In what looks like an open and shut case of undisclosed native advertising, Gawker Media and NerdWallet have apparently been in cahoots with promoting content through shared resources. What is this “shared resource”? NerdWallet’s content strategist, Heather Yamada-Hosely.
Reddit users TheChiefLunatic and Sodiummuffin did some serious digging into the dirt of Gawker Media. What they found out was that Heather Yamada-Hosely and other writers such as Melanie Pinola have been publishing content for Gawker while including links to NerdWallet; but all of this was done without disclosing the fact that Heather Yamada-Hosely works for NerdWallet.
After TheChiefLunatic started fishing through content after clicking on a tweet that he thought looked like a native advertisement, he found that a Q&A Gawker had with NerdWallet seemed suspiciously out of place. Upon further digging he found that Heather Yamada-Hosely lists on her LinkedIn page that she contributes to Gawker’s LifeHacker subsidiary, and has been doing so for more than a year. She’s also the chief content strategist for NerdWallet, a position that basically sees her trying to boost ways to get content for NerdWallet out to a broader audience. What broader audience can you get than through Gawker?
After making this discovery, Sodiummuffin compiled a list of articles that contained 54 conflicts of interest between Gawker and NerdWallet. The articles featured on the site link to and discuss the company in native ways without disclosing that they have employee ties to one another. Five of those articles were written by Heather Yamada-Hosely with no disclosure about her paid affiliation to NerdWallet.
NerdWallet itself is a completely separate company that makes money through commissions in financial data information products and consultation, as detailed on their “How We Make Money” page.
One of their content strategists writing for Gawker and linking back to NerdWallet content in each article is definitely a conflict of interest. You have one company with a paid employee nestled into another publishing platform getting paid to promote NerdWallet’s content without disclosure.
It’s the next step up from sponsored native advertising, which Gawker was required by the Federal Trade Commission to label clearly. As you can see in the image below, all native advertisements – which are actually ads that look like articles – have to be labeled as such.
By hiring in someone from a company looking to promote their content through Gawker, it allows them to use the excuse that it’s just an employee (or part-time contributor) writing content and not direct advertisement.
Each of the articles on LifeHacker that involves NerdWallet has follow links embedded within them.

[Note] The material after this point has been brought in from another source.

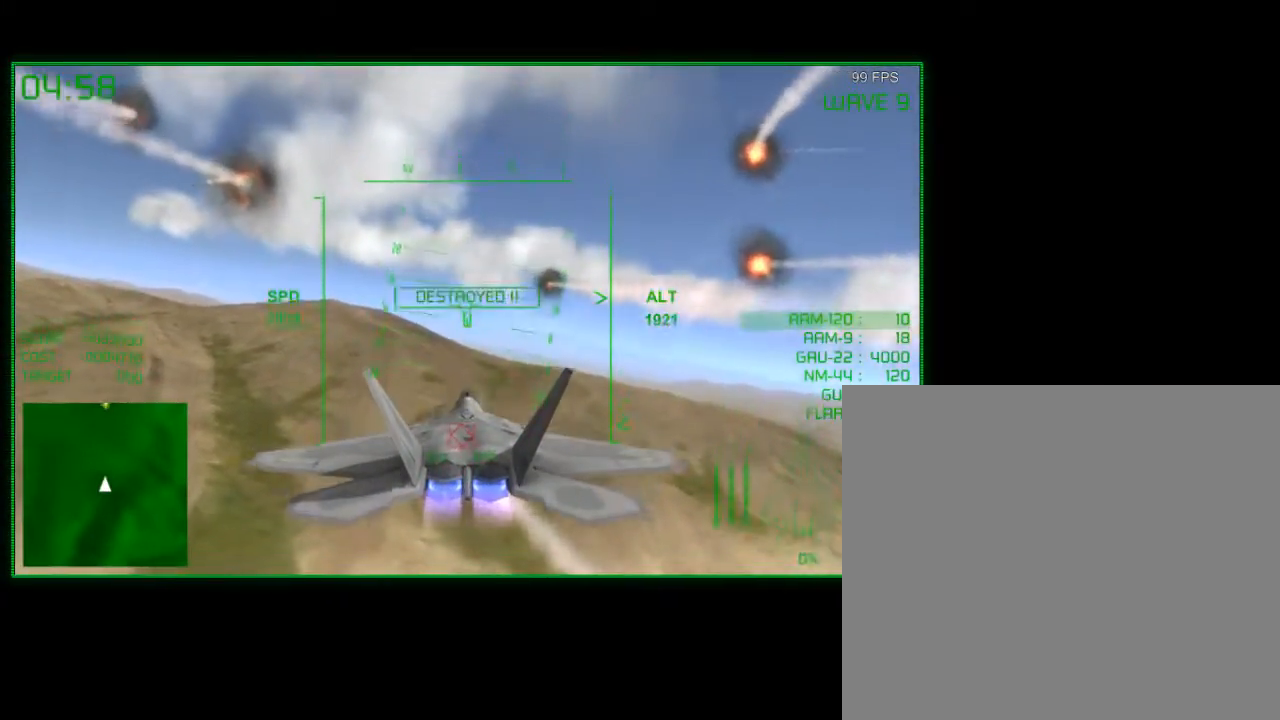
{"buttons": [], "left_stick": "up", "right_stick": "center", "events": [[100, "left_stick", "center"], [383, "left_stick", "up"]]}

Now sometimes native ad vendors will request that publishers add a no-follow statement to the links when a disclosure is added to the article so that posts with giant “Disclosure” and “Sponsored” tags aren’t the posts that the company is most associated with when searching up their content. According to one content strategist for a native ad vendor, she mentioned via e-mail…
“If the article must be marked as an ad then we [use a] no-follow link. If you can publish the article as your regular article then we use normal do follow link.”

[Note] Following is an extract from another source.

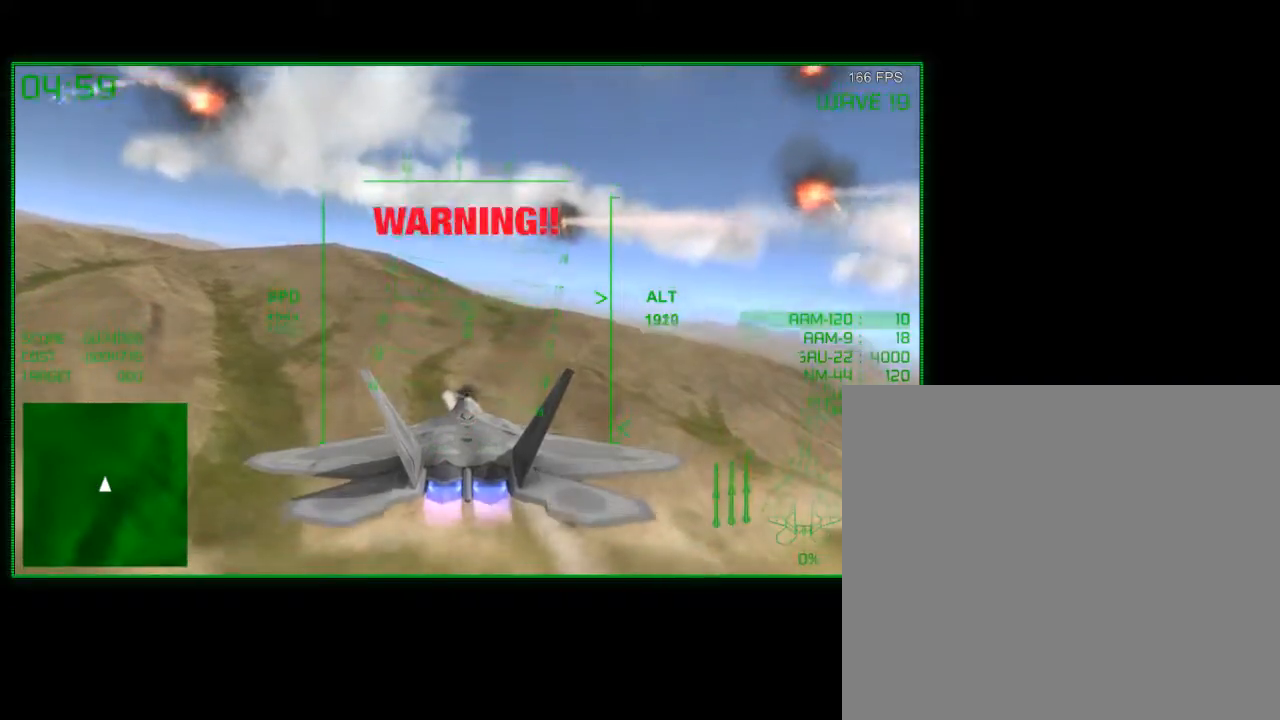
{"buttons": ["R2"], "left_stick": "down", "right_stick": "center", "events": [[183, "left_stick", "center"], [300, "left_stick", "down"], [450, "R2", "down"]]}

In this case, since there are no disclosure statements or “Sponsored” labels on the article, they can safely build index prominence without being associated with negative connotations of sponsored content.

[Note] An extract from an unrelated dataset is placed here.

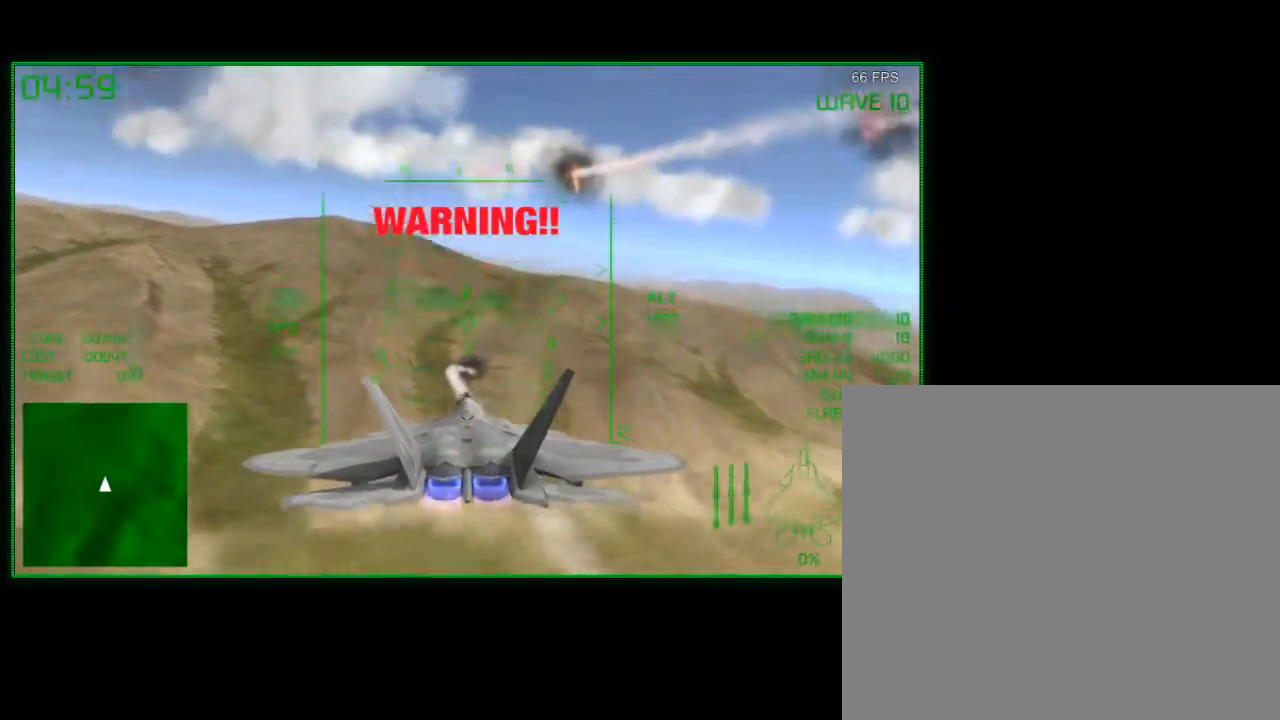
{"buttons": ["R2"], "left_stick": "right", "right_stick": "center", "events": [[150, "left_stick", "center"], [383, "left_stick", "right"]]}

Essentially, this is a much slicker method of native advertising than simply having some random author publish a paid post on a Gawker subsidiary. They attempt to blur the lines by having Heather Yamada-Hosely on as a staff member while also pulling double duty at NerdWallet. The details of the partnership are still not fully disclosed but maybe we will get more insight into Gawker’s native advertising methodology after Ziff Davis takes over.